07 Julho 2018 10:59:00


É que, em função da Copa do Mundo de Futebol, o grande ópio do brasileiro, as coisas vão acontecendo, meio que na surdina, sem nos darmos conta, ainda que paire à beira do absurdo. Que temos? Temos que essa miríade de simulacros de junção de pessoas que nos são dados a ver como partidos políticos, sopa de letrinhas de pouco significado exceto para facilitar o caminho do jarro público onde lançar as mãos aduncas, estamos em vias de ver outro grandioso assalto aos cofres públicos, assalto este com o beneplácito e carimbo do Estado-Patrão. Falo do famigerado Fundo Partidário, cifra que ascende aos bilhões a ser repartida agora com estes arremedos de partidos políticos. 

Os que aprovaram este monstrengo, o fizeram, segundo dizem, para evitar o aprisionamento dos partidos e eleitos às algemas dos grandes doadores de dinheiro privado para as campanhas políticas. Diga-se logo que, ao que se vê de dia e com o Sol quente, escancarado na Imprensa, é que as tais doações privadas nunca o foram, pois via tubulação adredemente escavada, as grandes doações já o foram de dinheiro público. O que penso? Ao meu modesto e talvez errôneo sentir é que partido político, guardadas as devidas definições jurídicas e legais, são entidades próximas ao privado, associações com objetivos definidos como quaisquer outras.

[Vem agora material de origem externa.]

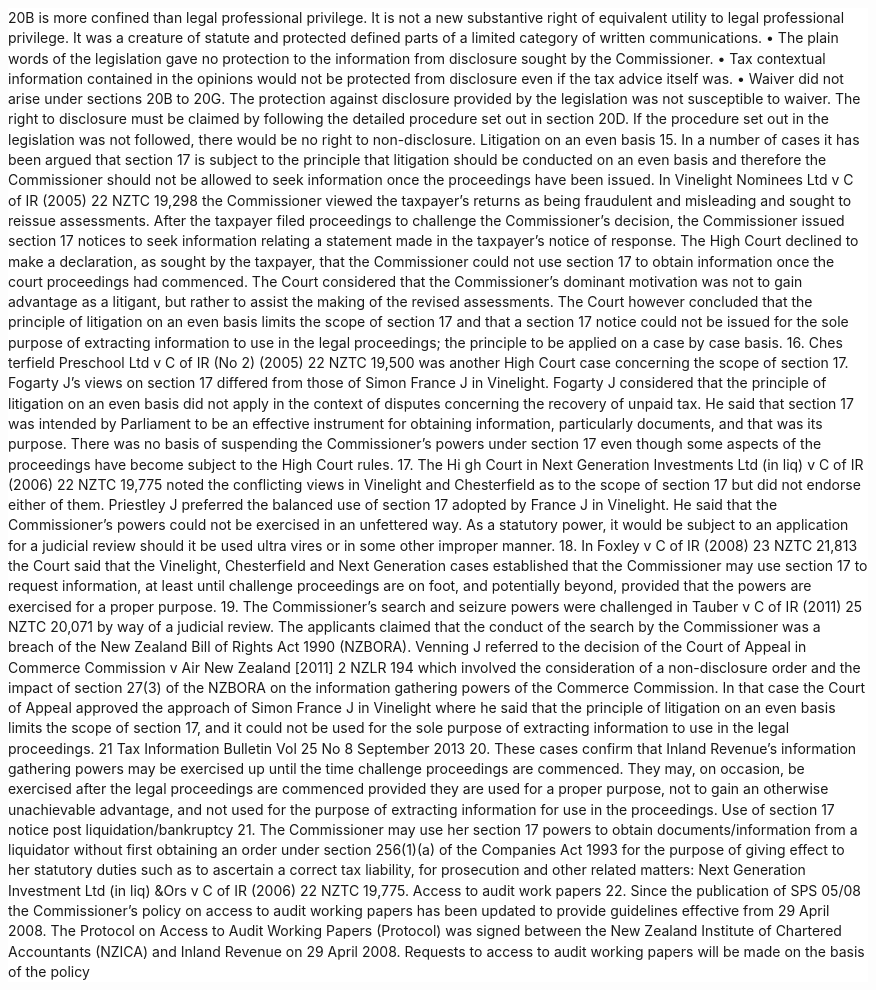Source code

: 20B is more confined than legal professional privilege. It is not a new substantive right of equivalent utility to legal professional privilege. It was a creature of statute and protected defined parts of a limited category of written communications. • The plain words of the legislation gave no protection to the information from disclosure sought by the Commissioner. • Tax contextual information contained in the opinions would not be protected from disclosure even if the tax advice itself was. • Waiver did not arise under sections 20B to 20G. The protection against disclosure provided by the legislation was not susceptible to waiver. The right to disclosure must be claimed by following the detailed procedure set out in section 20D. If the procedure set out in the legislation was not followed, there would be no right to non-disclosure. Litigation on an even basis 15. In a number of cases it has been argued that section 17 is subject to the principle that litigation should be conducted on an even basis and therefore the Commissioner should not be allowed to seek information once the proceedings have been issued. In Vinelight Nominees Ltd v C of IR (2005) 22 NZTC 19,298 the Commissioner viewed the taxpayer’s returns as being fraudulent and misleading and sought to reissue assessments. After the taxpayer filed proceedings to challenge the Commissioner’s decision, the Commissioner issued section 17 notices to seek information relating a statement made in the taxpayer’s notice of response. The High Court declined to make a declaration, as sought by the taxpayer, that the Commissioner could not use section 17 to obtain information once the court proceedings had commenced. The Court considered that the Commissioner’s dominant motivation was not to gain advantage as a litigant, but rather to assist the making of the revised assessments. The Court however concluded that the principle of litigation on an even basis limits the scope of section 17 and that a section 17 notice could not be issued for the sole purpose of extracting information to use in the legal proceedings; the principle to be applied on a case by case basis. 16. Ches terfield Preschool Ltd v C of IR (No 2) (2005) 22 NZTC 19,500 was another High Court case concerning the scope of section 17. Fogarty J’s views on section 17 differed from those of Simon France J in Vinelight. Fogarty J considered that the principle of litigation on an even basis did not apply in the context of disputes concerning the recovery of unpaid tax. He said that section 17 was intended by Parliament to be an effective instrument for obtaining information, particularly documents, and that was its purpose. There was no basis of suspending the Commissioner’s powers under section 17 even though some aspects of the proceedings have become subject to the High Court rules. 17. The Hi gh Court in Next Generation Investments Ltd (in liq) v C of IR (2006) 22 NZTC 19,775 noted the conflicting views in Vinelight and Chesterfield as to the scope of section 17 but did not endorse either of them. Priestley J preferred the balanced use of section 17 adopted by France J in Vinelight. He said that the Commissioner’s powers could not be exercised in an unfettered way. As a statutory power, it would be subject to an application for a judicial review should it be used ultra vires or in some other improper manner. 18. In Foxley v C of IR (2008) 23 NZTC 21,813 the Court said that the Vinelight, Chesterfield and Next Generation cases established that the Commissioner may use section 17 to request information, at least until challenge proceedings are on foot, and potentially beyond, provided that the powers are exercised for a proper purpose. 19. The Commissioner’s search and seizure powers were challenged in Tauber v C of IR (2011) 25 NZTC 20,071 by way of a judicial review. The applicants claimed that the conduct of the search by the Commissioner was a breach of the New Zealand Bill of Rights Act 1990 (NZBORA). Venning J referred to the decision of the Court of Appeal in Commerce Commission v Air New Zealand \[2011\] 2 NZLR 194 which involved the consideration of a non-disclosure order and the impact of section 27(3) of the NZBORA on the information gathering powers of the Commerce Commission. In that case the Court of Appeal approved the approach of Simon France J in Vinelight where he said that the principle of litigation on an even basis limits the scope of section 17, and it could not be used for the sole purpose of extracting information to use in the legal proceedings. 21 Tax Information Bulletin Vol 25 No 8 September 2013 20. These cases confirm that Inland Revenue’s information gathering powers may be exercised up until the time challenge proceedings are commenced. They may, on occasion, be exercised after the legal proceedings are commenced provided they are used for a proper purpose, not to gain an otherwise unachievable advantage, and not used for the purpose of extracting information for use in the proceedings. Use of section 17 notice post liquidation/bankruptcy 21. The Commissioner may use her section 17 powers to obtain documents/information from a liquidator without first obtaining an order under section 256(1)(a) of the Companies Act 1993 for the purpose of giving effect to her statutory duties such as to ascertain a correct tax liability, for prosecution and other related matters: Next Generation Investment Ltd (in liq) &Ors v C of IR (2006) 22 NZTC 19,775. Access to audit work papers 22. Since the publication of SPS 05/08 the Commissioner’s policy on access to audit working papers has been updated to provide guidelines effective from 29 April 2008. The Protocol on Access to Audit Working Papers (Protocol) was signed between the New Zealand Institute of Chartered Accountants (NZICA) and Inland Revenue on 29 April 2008. Requests to access to audit working papers will be made on the basis of the policy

Seus objetivos sim, são de tornar eleitos em agentes públicos. Logo, tais atividades devem ter custeio financeiro exatamente por conta de dirigentes, filiados, militantes e assemelhados.

NÃO SE TOMA JEITO, NÃO SE TEM VONTADE DE FAZER AS COISAS CERTAS

Já não chega o gasto absurdo com aparato para a manutenção dos tais gabinetes de lideranças nas casas do Congresso. Então, onde vamos? Vamos que em breves dias a verba polpuda será rateada, a mesma verba que faz falta para construção ou reabilitação de rodovias, melhorias na saúde pública e tantas outras carências e misérias que a Lei dispõe como dever do Estado. 

O tal fundo pretende, na visão dos ingênuos, e com aplausos frenéticos dos de má fé, inibir o tal caixa dois, a contabilidade paralela. O dinheiro solerte que entra por túneis, malas, caixas, cuecas e outros desvãos. Quanta bobagem. Nos dias de hoje vêm, quase que cotidianamente, eleitos e não eleitos a blasonarem com voz empostada que suas contas de campanha foram prestadas com exatidão e devidamente aprovadas pela Justiça Eleitoral, exatamente na hora em que esta mesma Justiça, em seus diversos ramos, põe em cheque exatamente a tal contabilidade cheia de lances espirituosos.

A campanha que se avizinha não será diferente. Depois dela se verá os mesmos defeitos vistos até aqui. De mais palpável é que o tal Fundo Partidário é o estímulo que faltava para a criação de mais agremiações políticas, mais siglas de aluguel, de olho e dedos curvos para esta grana fácil. Não se toma jeito, não se tem vontade de fazer as coisas certas.